From the moment the US Rap star bounded onstage there was an energy and an intensity and a purpose in his demeanor. Talib Kweli had come to raise the roof of the cavanas Great Hall even higher and keep the people of Liverpool hyped up and jumping whilst wholly embracing the legacy of Gil Scott-Heron. Well he definitely ticked all the boxes and what a finale he provided for those diehard fans who had remained untill well after midnight for his appearance.
Like Gil Scott-Heron, Talib packs a powerful punch and message into his lyrics offset by catchy hooks, loops and samples which have endeared him to the masses worldwide, elevating him to the premiership of the Rap league table. He performed potent versions of some of his past hits, some of which were tweaked especially for the occasion. The set was littered with sound bites from Gil Scott-Heron himself, creatively interspersed and spliced into Talib’s music.
His interplay and connection with the crowd was first-class. His vocal delivery was clear and concise, and managed to cut through the heavy beats his DJ was dropping. Those gathered within the Great Hall were more than happy to participate in his effervescent performance.
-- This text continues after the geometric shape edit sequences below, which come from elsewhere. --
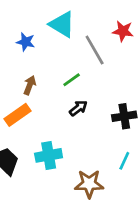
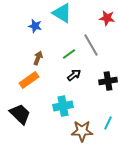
gray line: (95, 50) -> (91, 45), moved
cyan cross: (49, 155) -> (63, 106), moved
cyan line: (124, 161) -> (108, 123), moved

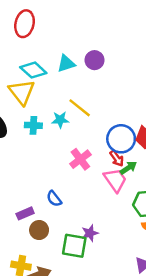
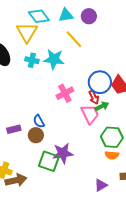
yellow line: (80, 108) -> (74, 39), moved
cyan star: (60, 120) -> (54, 59), size x1.5
brown circle: (39, 230) -> (36, 135), moved
purple star: (90, 233) -> (63, 153), size x1.5

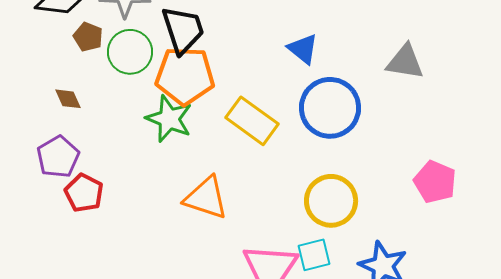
Wearing his trademark baseball cap, sneakers, grey jeans and white T-shirt, the heavily tattooed Talib Kweli jumped down from the stage to entertain his followers up close and personal, to the obvious glee of those in the first few rows.
To show how conscious, thoughtful and aware he was as to what city he was in Talib asked, “Where we at right now?”, then proceeded to tell the DJ to ‘Drop the beat!’ and instantaneously the familiar strains of The Beatles’ ‘Eleanor Rigby’ rang out to the visible delight of the Liverpudlians present, before Talib added his own vocal and lyrical spice to the mix, rapping 1000 words per minute, or so it seemed, sending the crowd into hysteria.
From their reaction it was evident that the hard work done by event organiser Malik Al Nasir, to get this man over at such short notice, was a masterstroke. It was evidently clear that Talib Kweli had provided a superb finale to a perfect evening and which was a befitting tribute to the legend that is and will always be Mr Gil Scott-Heron. The revolution was, and is, definitely live.